Final answer:
To achieve a lookup time complexity of log n for an arbitrary integer 'm', a balanced binary search tree (BST) such as an AVL or Red-Black tree should be used, or alternatively, a binary search in a pre-sorted array. Both data structures offer the required logarithmic search time complexity.
Step-by-step explanation:
Designing a Lookup Table for Integer 'm' with Logarithmic Search Time Complexity
When designing a lookup table to achieve a search time complexity of log n, it is essential to utilize a data structure that supports logarithmic time complexity operations. The most suitable data structure for such a requirement is a balanced binary search tree (BST), such as an AVL or Red-Black tree. Alternatively, a binary search on a sorted array can also achieve logarithmic search complexity.
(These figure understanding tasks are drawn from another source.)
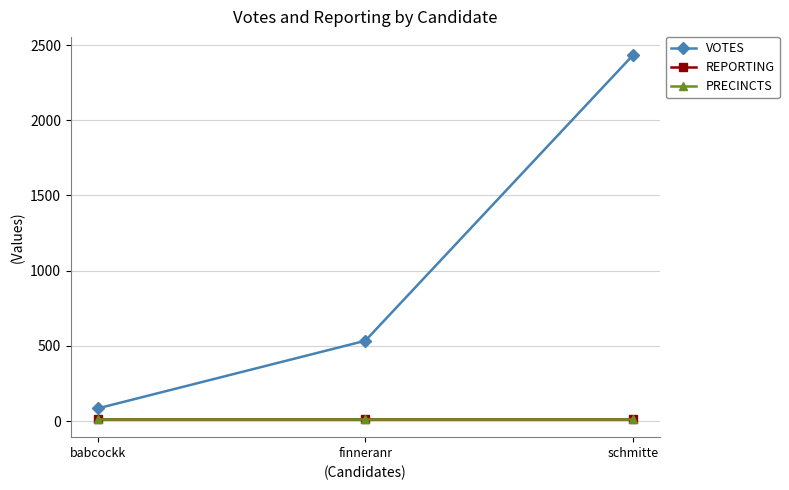

Between finneranr and babcockk, which is larger?

finneranr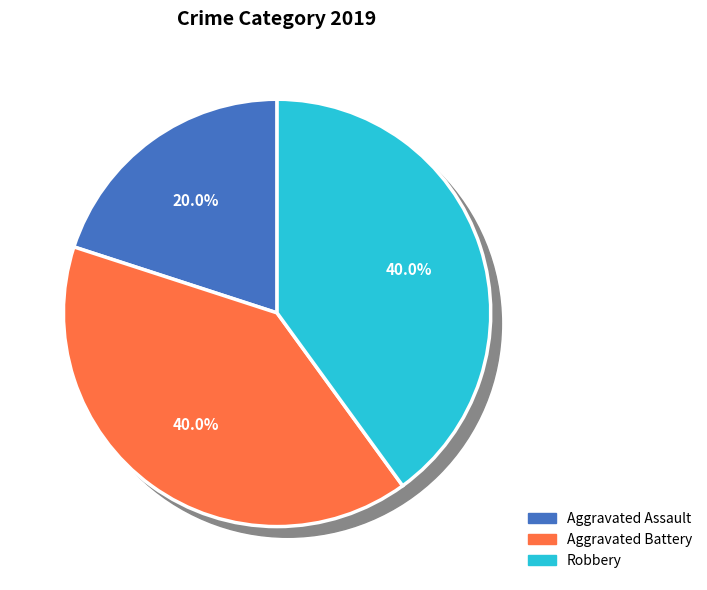

Combined, what portion of the pie is Aggravated Assault and Aggravated Battery?

60.0%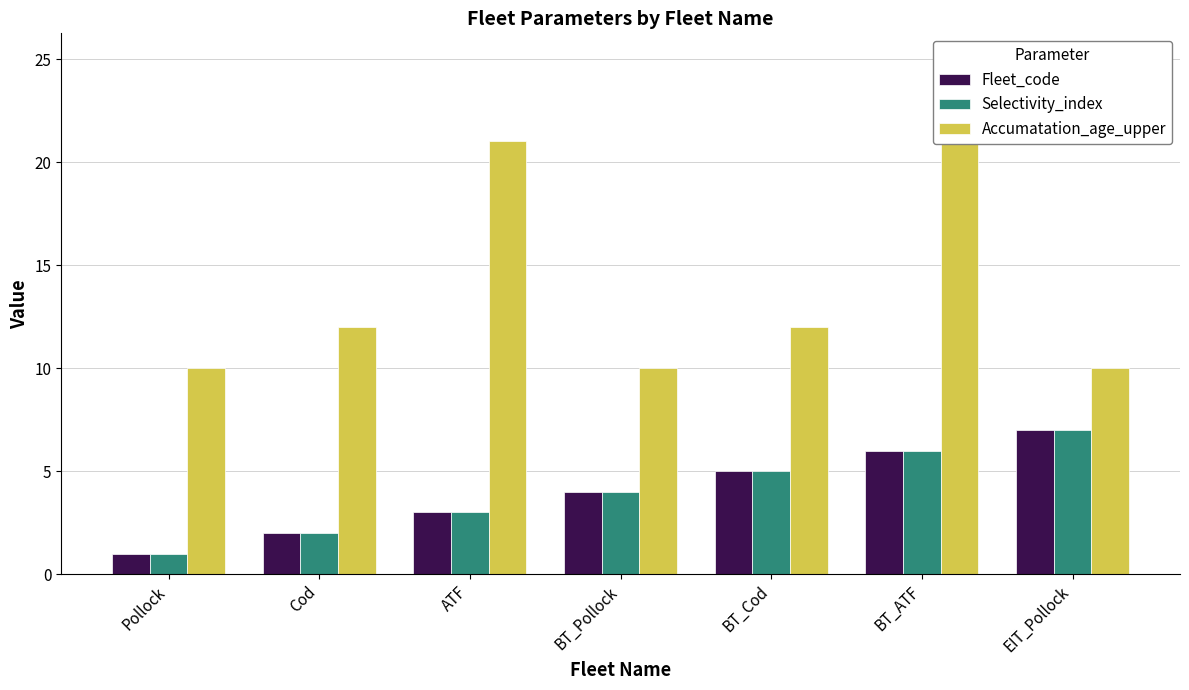

What is the maximum value shown in the chart?

21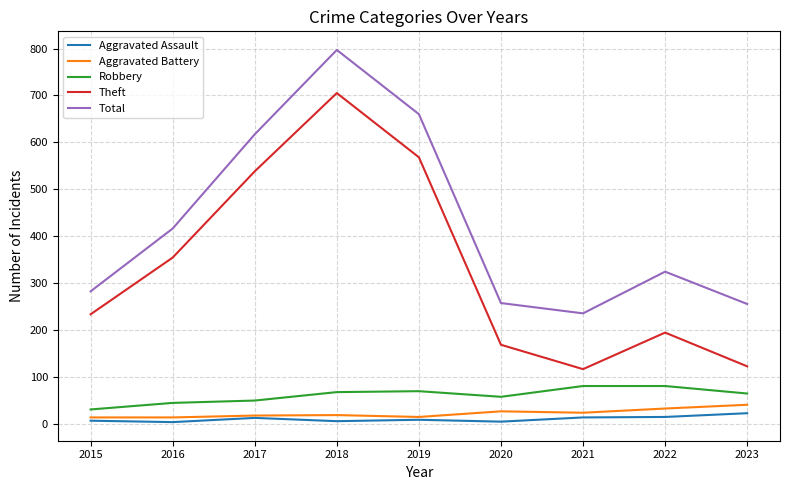

The value of Total at 2022 is 508. True or false?

False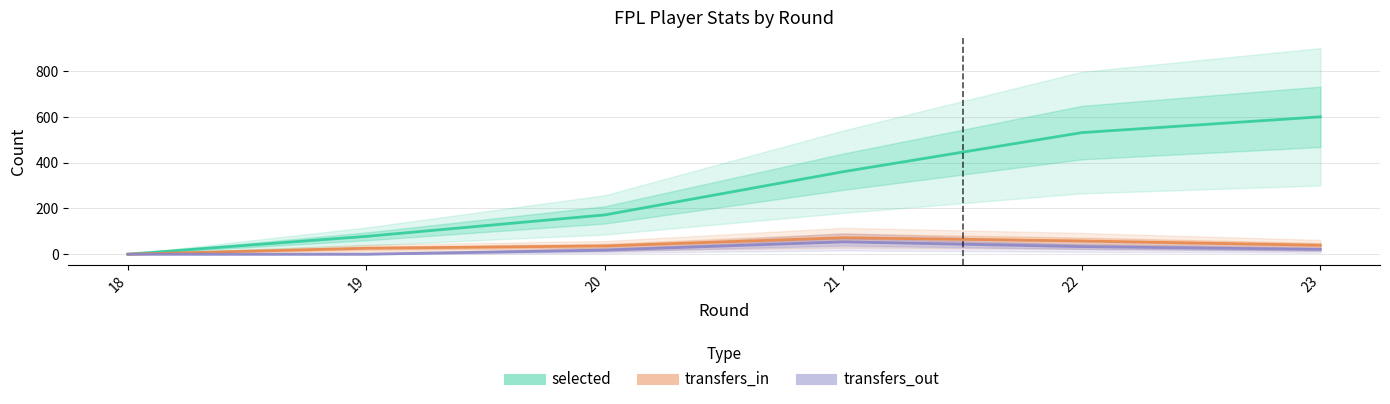

At which label is transfers_out closest to 27?

22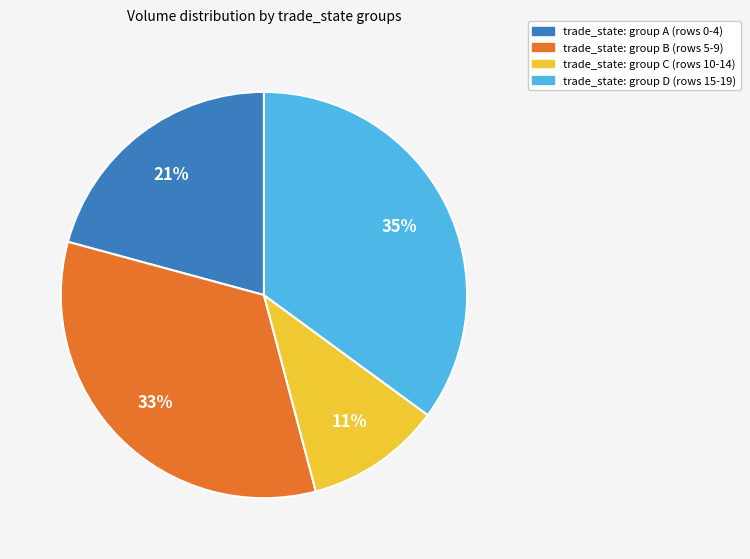

Which category has the biggest portion of the pie?

trade_state: group D (rows 15-19)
For a balanced BST, each insertion, deletion, and lookup operation has an average time complexity of O(log n). To create such a table for an arbitrary integer number 'm', one would first need to insert 'm' into the BST if it is not already present. Once the BST is constructed, searching for any integer will result in a search time of O(log n). If the integers are not known in advance or if dynamic insertion and deletion are required, a self-balancing BST is the best choice.
A binary search algorithm can be used in a sorted array to find an integer 'm'. The algorithm compares 'm' with the middle element of the array; if they are not equal, it divides the search interval in half and recursively proceeds to search the half in which 'm' could reside. This approach will also provide a O(log n) search time complexity, assuming that the array is sorted ahead of time.